→ 任务 A
判断以下三种说法是否与关于将 OLTP 数据加载到 Spark 数据帧的节选内容相符，每项回答“是”或“否”，并逐字引用节选中起决定作用的原文：(i) 要让 Spark 连接器通过采样现有项来推断架构，需要把 spark.cosmos.read.inferSchema.enabled 设为 true；(ii) 呈现 clearance 列为 true 的第一个数据行时使用的是 where 函数；(iii) 为执行部分更新而修改的配置副本中启用了批量支持。
→ 任务 B
请把列表中从包含“phylum: Tracheophyta”的那一行起、直到列表末尾的这一段（首尾两行都算在内）输出为 Markdown 表格，两列分别命名为“序号”和“内容”，空行不计入，图片也不要放进表格。

→ 节选
....
将 OLTP 数据加载到数据帧中，以便对数据执行常见查询。可以使用各种语法筛选或查询数据。

使用 spark.read 将 OLTP 数据加载到数据帧对象中。使用本教程前面使用的相同配置。此外，将 spark.cosmos.read.inferSchema.enabled 设置为 true，以允许 Spark 连接器通过采样现有项来推断架构。

# Load data    
df = spark.read.format("cosmos.oltp") \
  .options(**config) \
  .option("spark.cosmos.read.inferSchema.enabled", "true") \
  .load()

// Load data
val df = spark.read.format("cosmos.oltp")
  .options(config)
  .option("spark.cosmos.read.inferSchema.enabled", "true")
  .load()

使用 printSchema 呈现在数据帧中加载的数据的架构。

# Render schema    
df.printSchema()

// Render schema    
df.printSchema()

呈现 quantity 列少于 20 个的数据行。使用 where 和 show 函数执行此查询。

# Render filtered data    
df.where("quantity < 20") \
  .show()

// Render filtered data
df.where("quantity < 20")
  .show()

呈现第一个数据行，其中 clearance 列为 true。使用 filter 函数执行此查询。

# Render 1 row of flitered data    
df.filter(df.clearance == True) \
  .show(1)

// Render 1 row of flitered data
df.filter($"clearance" === true)
  .show(1)

呈现五行数据，且无筛选器或截断。使用 show 函数自定义呈现的外观和行数。

# Render five rows of unfiltered and untruncated data    
df.show(5, False)

// Render five rows of unfiltered and untruncated data    
df.show(5, false)

使用以下原始 NoSQL 查询字符串查询数据：SELECT * FROM cosmosCatalog.cosmicworks.products WHERE price > 800

# Render results of raw query    
rawQuery = "SELECT * FROM cosmosCatalog.cosmicworks.products WHERE price > 800"
rawDf = spark.sql(rawQuery)
rawDf.show()

// Render results of raw query    
val rawQuery = s"SELECT * FROM cosmosCatalog.cosmicworks.products WHERE price > 800"
val rawDf = spark.sql(rawQuery)
rawDf.show()

执行常见操作

在 Spark 中使用 API for NoSQL 数据时，可以执行部分更新或将数据作为原始 JSON 处理。

若要执行项的部分更新，请执行以下步骤：

复制现有 config 配置变量，并修改新副本中的属性。具体而言，将写入策略配置为 ItemPatch，禁用批量支持，设置列和映射的操作，最后将默认操作类型设置为 Set。

# Copy and modify configuration
configPatch = dict(config)
configPatch["spark.cosmos.write.strategy"] = "ItemPatch"
configPatch["spark.cosmos.write.bulk.enabled"] = "false"
configPatch["spark.cosmos.write.patch.defaultOperationType"] = "Set"
configPatch["spark.cosmos.write.patch.columnConfigs"] = "[col(name).op(set)]"

// Copy and modify configuration
val configPatch = scala.collection.mutable.Map.empty ++ config
configPatch ++= Map(
  "spark.cosmos.write.strategy" -> "ItemPatch",
  "spark.cosmos.write.bulk.enabled" -> "false",
  "spark.cosmos.write.patch.defaultOperationType" -> "Set",
  "spark.cosmos.write.patch.columnConfigs" -> "[col(name).op(set)]"
....
→ 原始数据
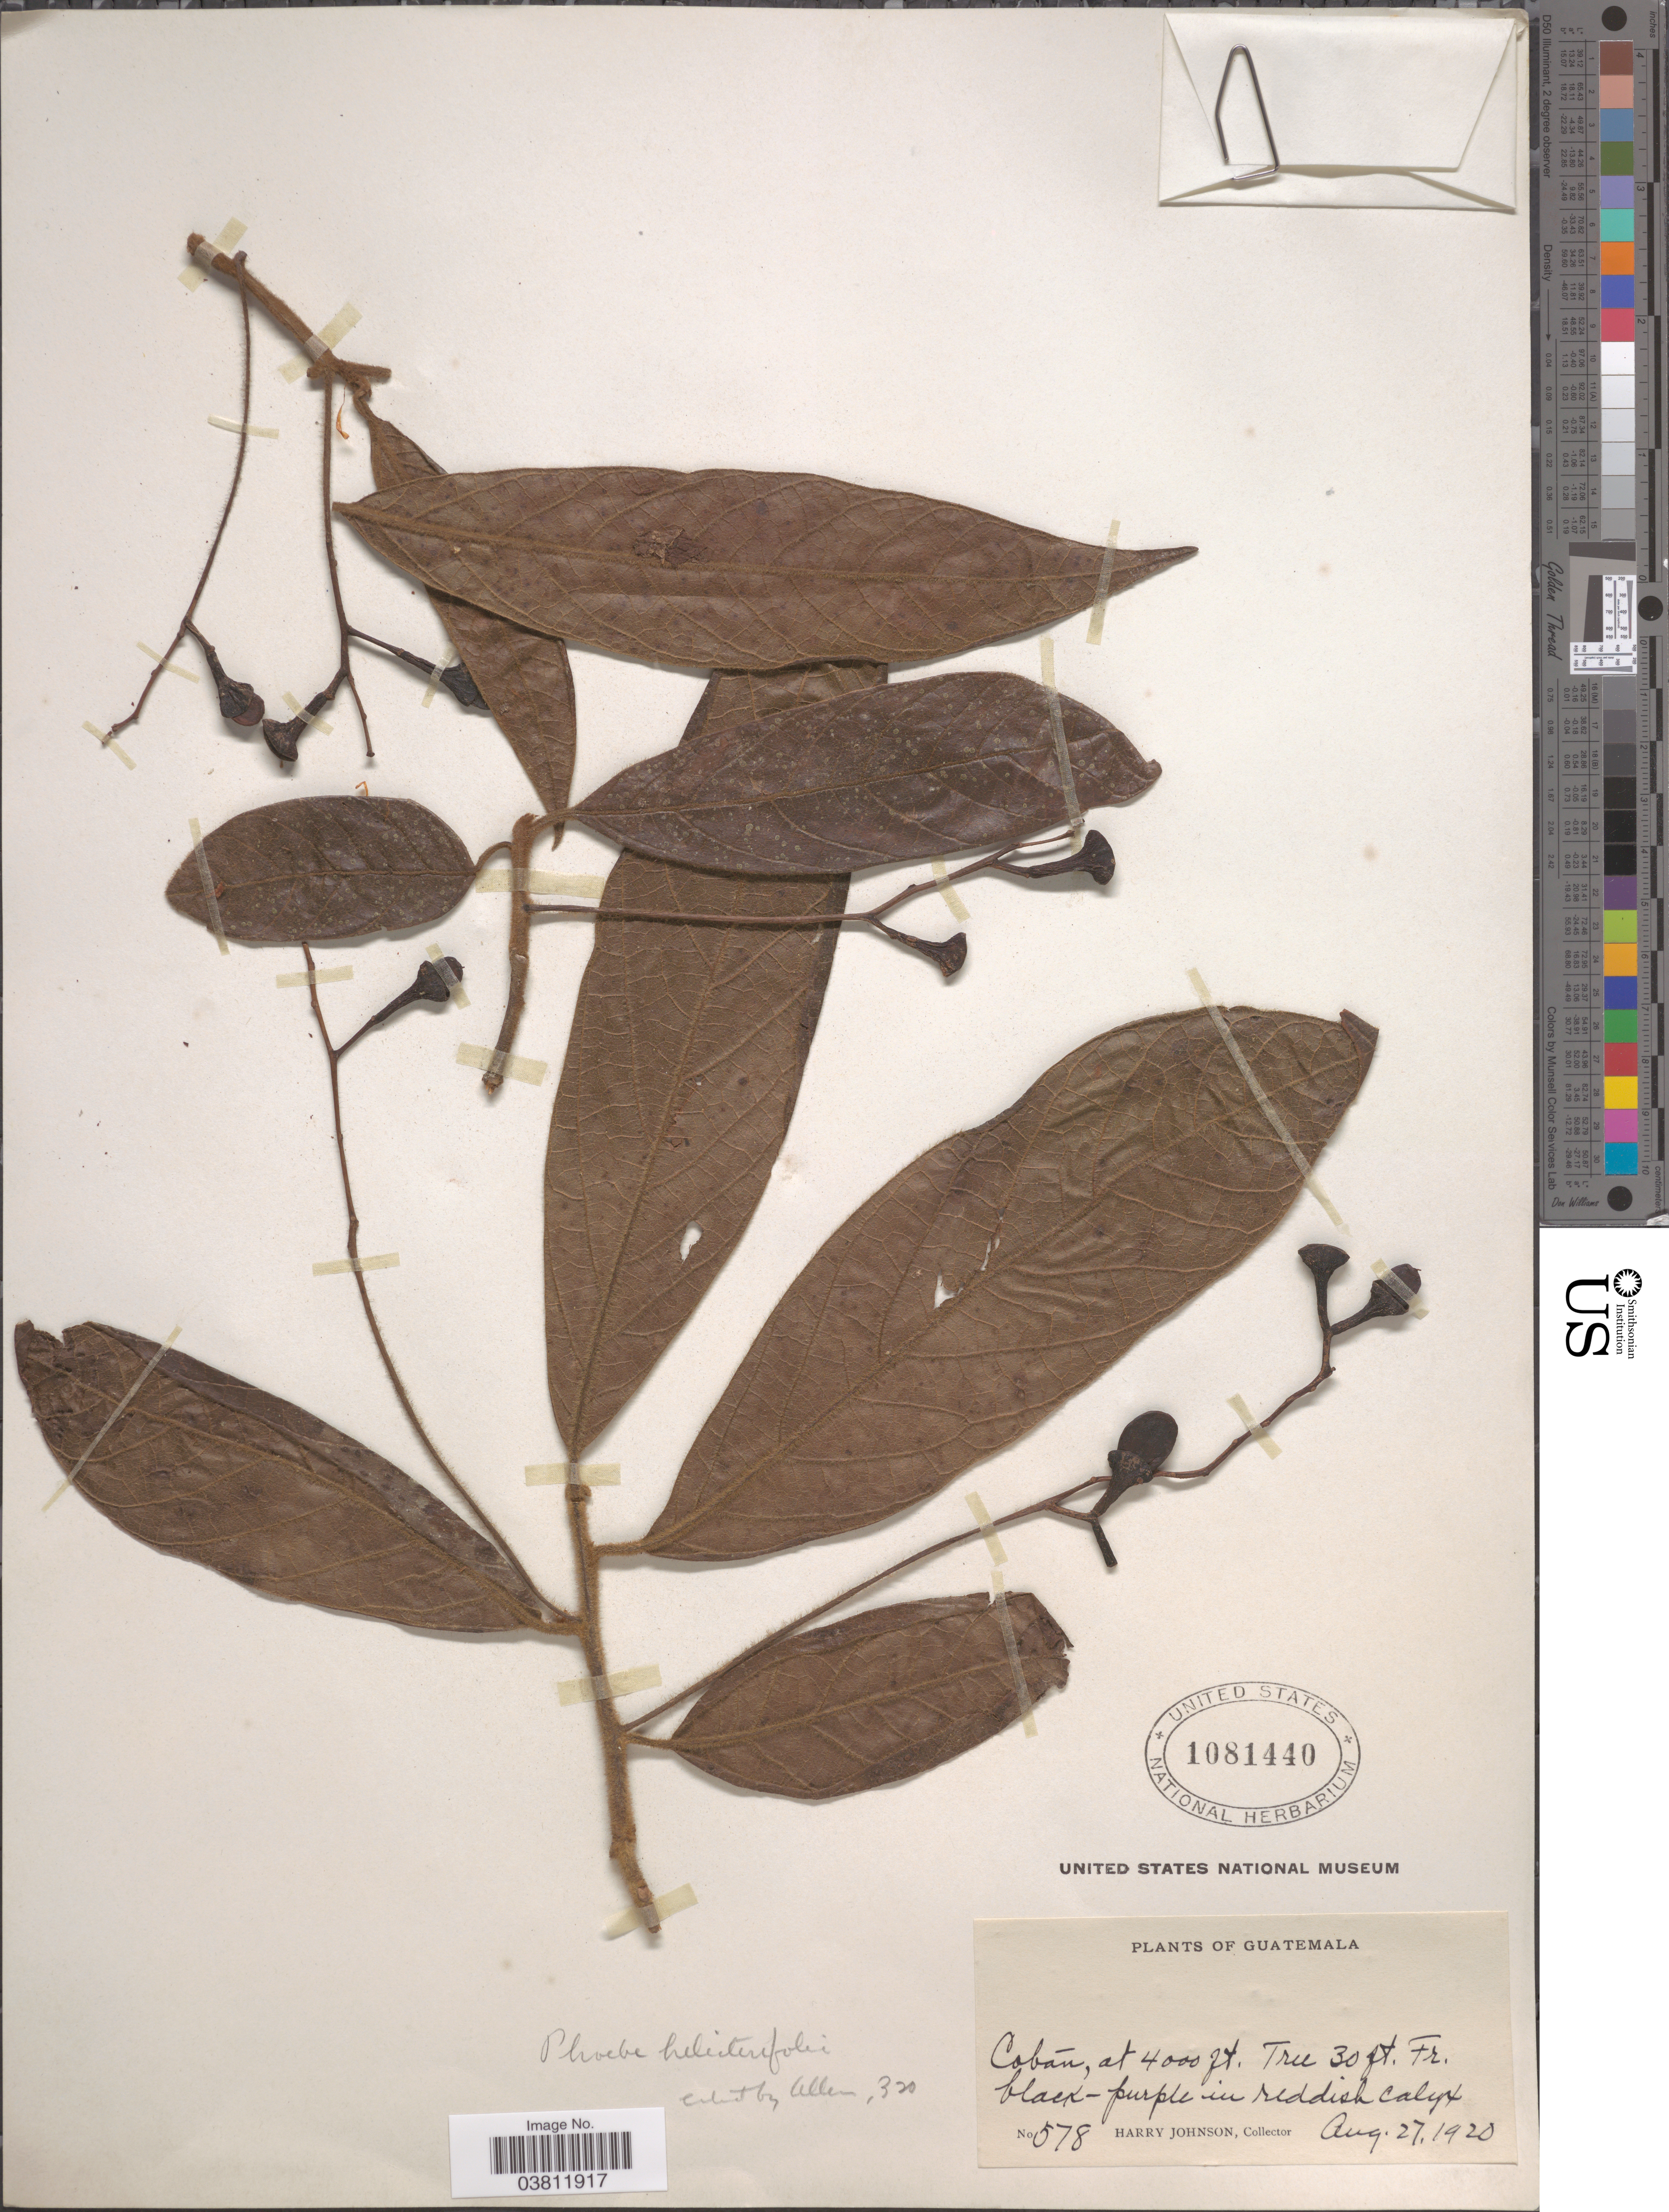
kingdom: Plantae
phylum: Tracheophyta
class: Magnoliopsida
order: Laurales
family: Lauraceae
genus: Phoebe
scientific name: Phoebe helicterifolia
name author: (Meisn.) Mez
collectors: H. Johnson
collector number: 578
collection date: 1920-08-27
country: Guatemala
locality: Cobán.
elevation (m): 1219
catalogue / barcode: US 1081440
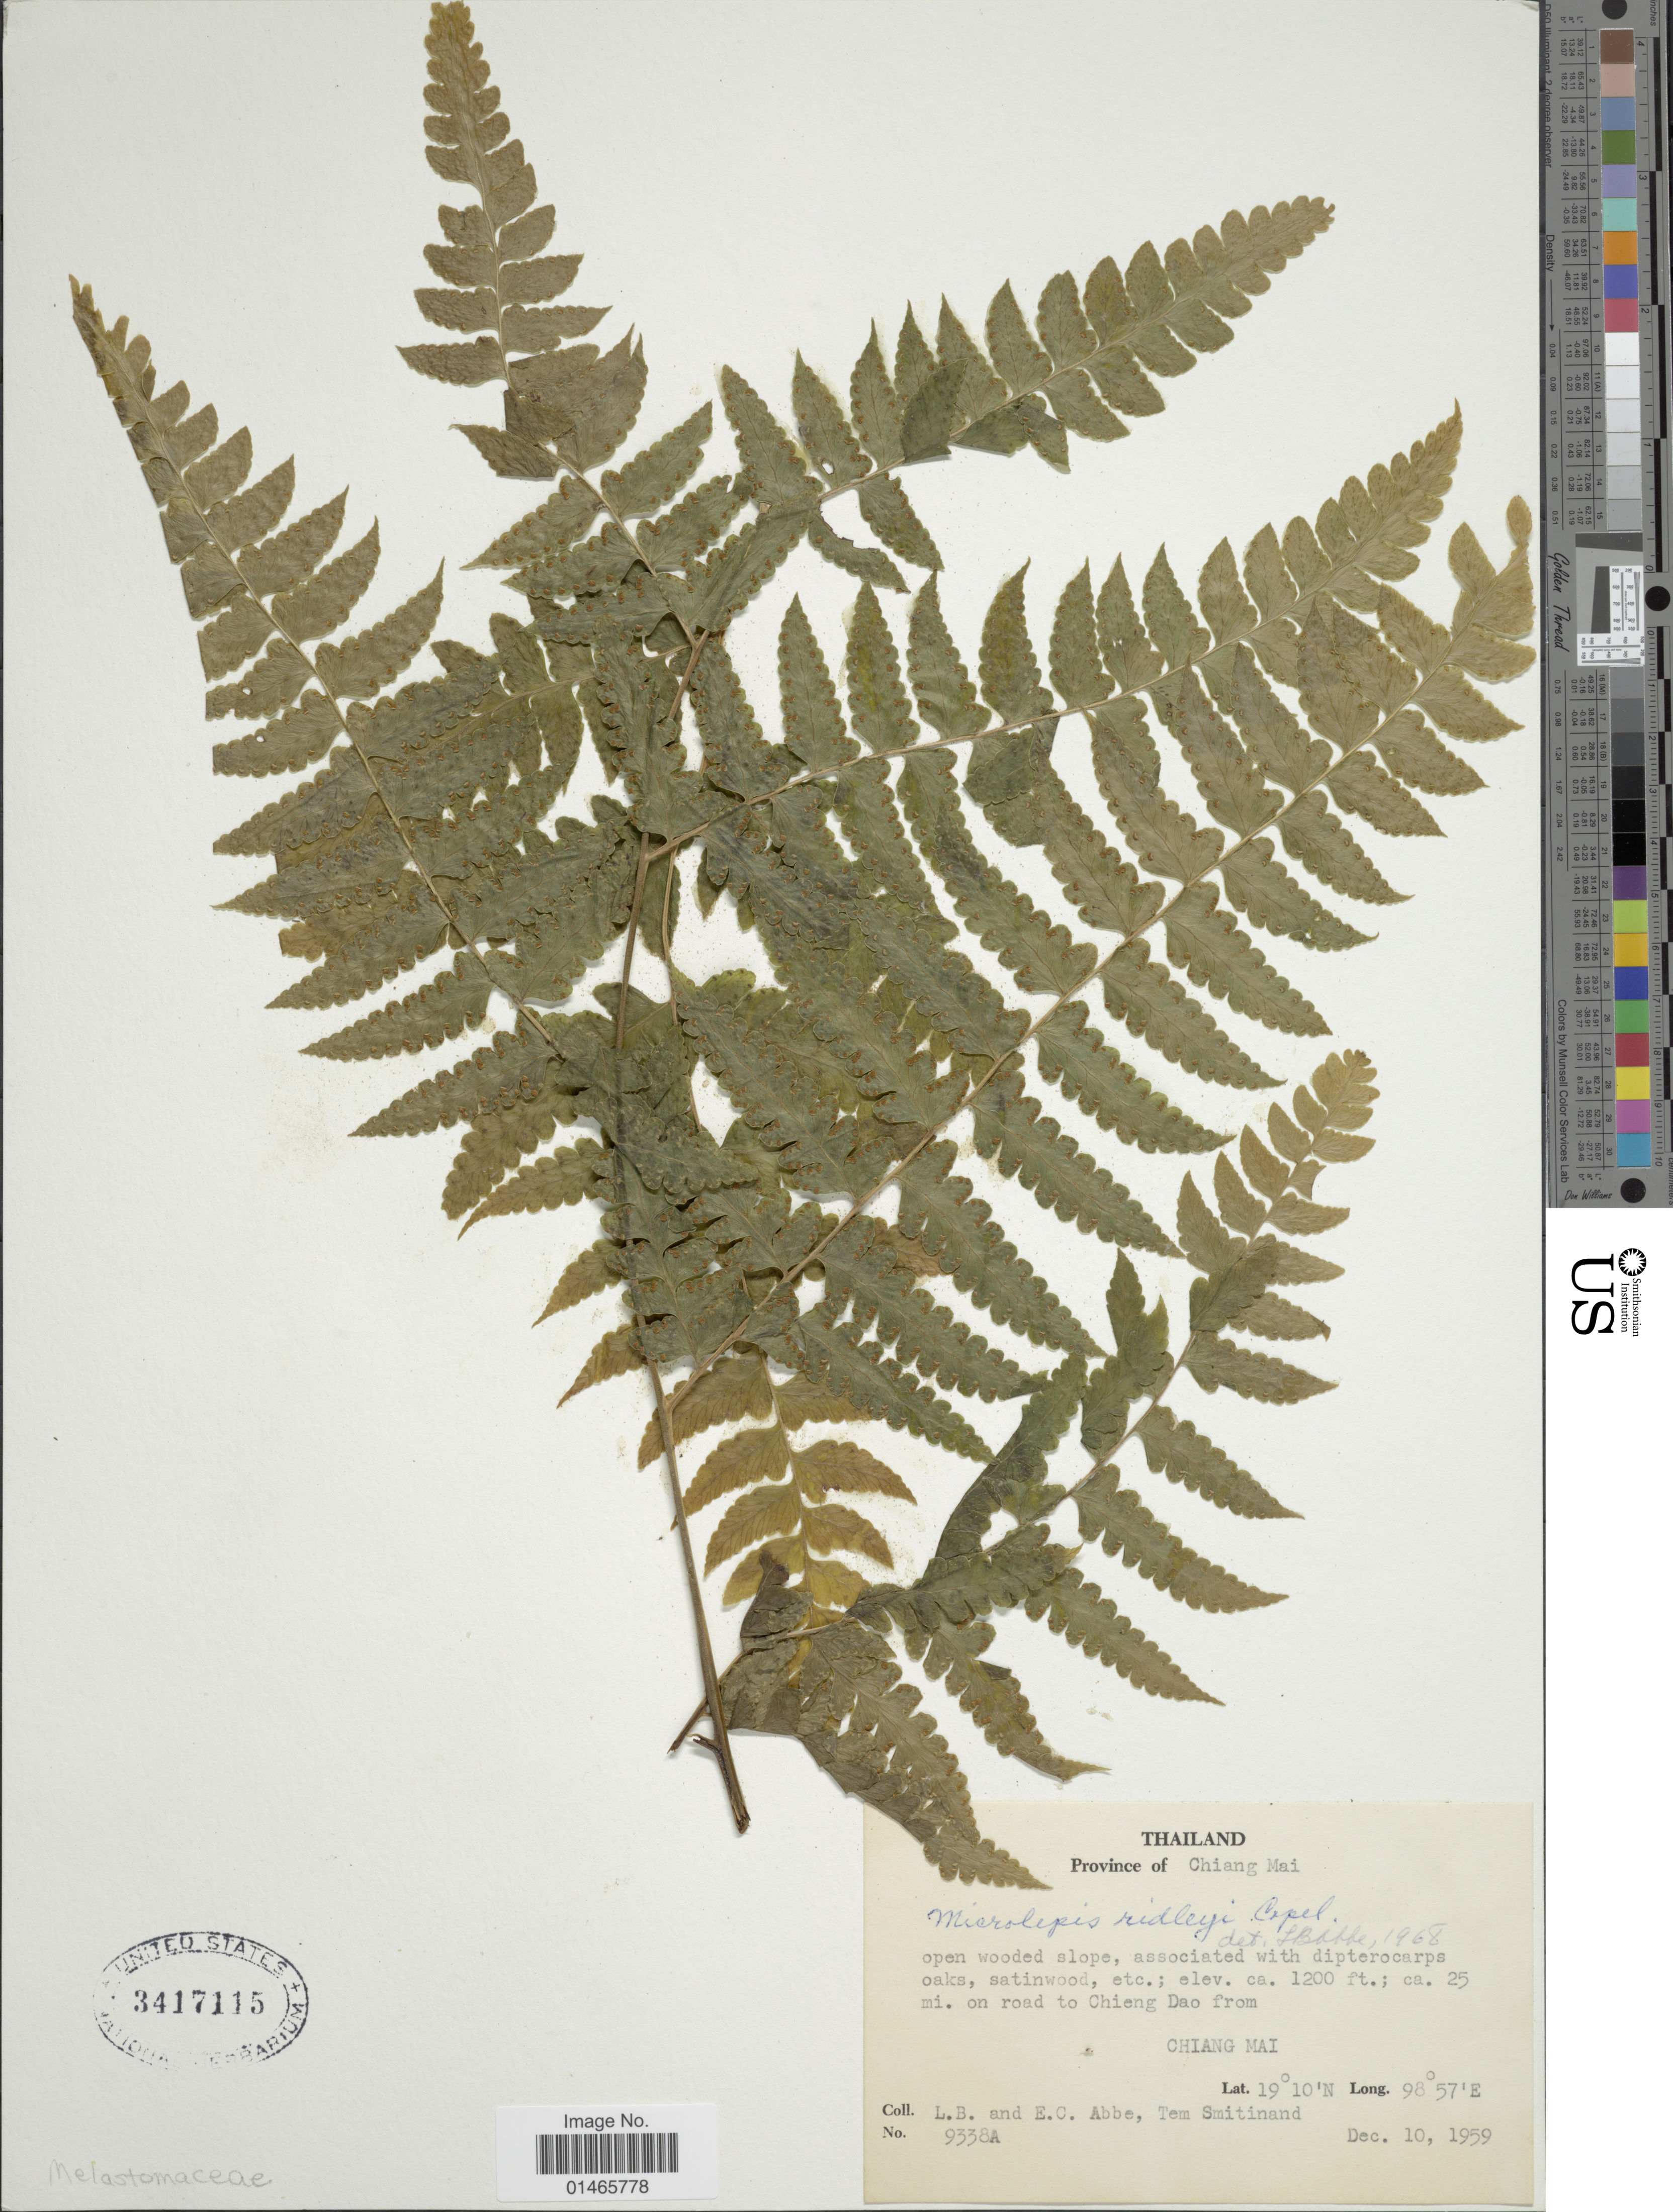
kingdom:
....
→ 完整答案 A
(i) 是。“将 spark.cosmos.read.inferSchema.enabled 设置为 true，以允许 Spark 连接器通过采样现有项来推断架构”
(ii) 否。“呈现第一个数据行，其中 clearance 列为 true。使用 filter 函数执行此查询。”
(iii) 否。“禁用批量支持”

→ 完整答案 B
| 序号 | 内容 |
|---|---|
| 1 | phylum: Tracheophyta |
| 2 | class: Magnoliopsida |
| 3 | order: Laurales |
| 4 | family: Lauraceae |
| 5 | genus: Phoebe |
| 6 | scientific name: Phoebe helicterifolia |
| 7 | name author: (Meisn.) Mez |
| 8 | collectors: H. Johnson |
| 9 | collector number: 578 |
| 10 | collection date: 1920-08-27 |
| 11 | country: Guatemala |
| 12 | locality: Cobán. |
| 13 | elevation (m): 1219 |
| 14 | catalogue / barcode: US 1081440 |
| 15 | kingdom: |